NEWARK, NJ - The city administration had to tell council members they may not negotiate with developers to get benefits for their wards before approving tax abatements for projects.
East Ward Councilman Augusto Amador expressed frustration over a past controversial project that impacted traffic and pollution in his ward. He did not name the project, but asked city administrators if it would be appropriate for council members to negotiate with developers to make sure the project gives back to the ward in some way.
“To my surprise, when the tax abatement came before us for approval or denial, to my surprise, the list of benefits that the city was getting from this company, nothing was listed specifically for the East Ward,” Amador said Tuesday during a council meeting.
Developers sometimes negotiate to provide services for local residents to make a project more appealing to get approval during the planning phase or for tax abatements. A developer whose project has more than 30 units must also set aside 20 percent of apartments as affordable under the city's inclusionary zoning ordinance.
One councilman expressed shock when COO and interim Director of Economic and Housing Development (EHD) Natasha Rogers said council people are not allowed to negotiate with developers.
“It’s contrary to the roles of what a council person is elected to do,” Rogers said when asked about it during a presentation given to the council about the EHD. “You’re supposed to legislate, investigate and budget the process.”

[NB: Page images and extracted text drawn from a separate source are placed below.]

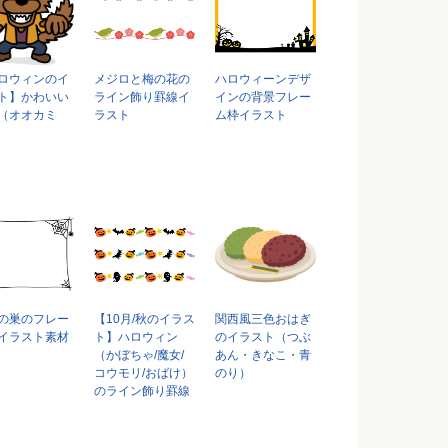
ロウィンのイ
メジロと梅の花の
ハロウィーンデザ
ト】かわいい
ライン飾り罫線イ
インの背景フレー
（オオカミ
ラスト
ム枠イラスト
の巣のフレー
【10月/秋のイラス
関西風三色おはぎ
イラスト素材
ト】ハロウィン
のイラスト（つぶ
（かぼちゃ/魔女/
あん・きなこ・青
コウモリ/おばけ）
のり）
のライン飾り罫線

West Ward Councilman Joseph McCallum, Jr. responded with, “Wow.”
“That's the definition in the book,” McCallum said. “But the formality is that we do a whole lot more than that and that's why the councilman (Amador) is saying that. We need to be in the process because at the end of the day, it falls back on us.”

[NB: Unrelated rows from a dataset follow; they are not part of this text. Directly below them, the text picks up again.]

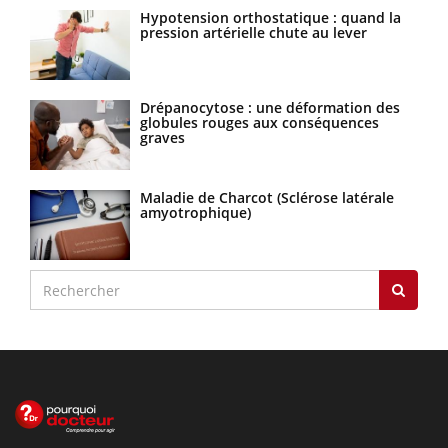
Hypotension orthostatique : quand la
pression artérielle chute au lever
Drépanocytose : une déformation des
globules rouges aux conséquences
graves
Maladie de Charcot (Sclérose latérale
amyotrophique)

The West Ward councilman has advocated for his ward in the past. He previously told TAPinto Newark that when he meets with a developer, there are certain things that he asks for before a project gets his support.

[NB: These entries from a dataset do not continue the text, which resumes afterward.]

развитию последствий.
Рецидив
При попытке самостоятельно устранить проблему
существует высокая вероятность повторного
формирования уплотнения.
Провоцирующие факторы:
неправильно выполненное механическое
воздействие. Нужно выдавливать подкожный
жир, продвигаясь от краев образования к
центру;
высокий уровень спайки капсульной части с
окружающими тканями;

Rogers said that each council person is a key component when the EHD negotiates a benefits package with a tax abatement for a project.
Business Administrator Eric Pennington concurred with Rogers. However, he said a council member can ask that a tax abatement that comes up for a vote be deferred until the benefits package for a project in a certain neighborhood includes something for their ward.
“It is the administration's position - and the law - that it is wholly inappropriate for the council to negotiate for a particular project that it will later vote on,” Pennington said Tuesday at the council meeting. “It gives the appearance of impropriety and it gives the clear indication that there's some quid pro quo that's going on that you, in my opinion, should not engage in.”
The city also has a pay to play ordinance on the books. It was approved under Cory Booker administration's and prohibits developers from donating to city politicians.
Under the inclusionary zoning ordinance, developers are sometimes allowed to contribute to the city's Affordable Housing Trust Fund in lieu of constructing subsidized units on-site. That detail raised concern for residents at a recent zoning board meeting for a project in the East Ward’s new MX-3 zone.
Central Ward Councilwoman LaMonica McIver also inquired what happens when a developer who is required to pay into the Affordable Housing Trust Fund does not do so.
“What are we doing legally to get our money rather than sending letters every other month to people who are ignoring us on purpose?” McIver asked during the meeting.
“What we know for sure is that most developers are complying to the housing trust fund,” Rogers responded. “I would like to know what the utilization rate of that is. The end result is that if you're out of compliance then the legal recourse is to pull your abatement."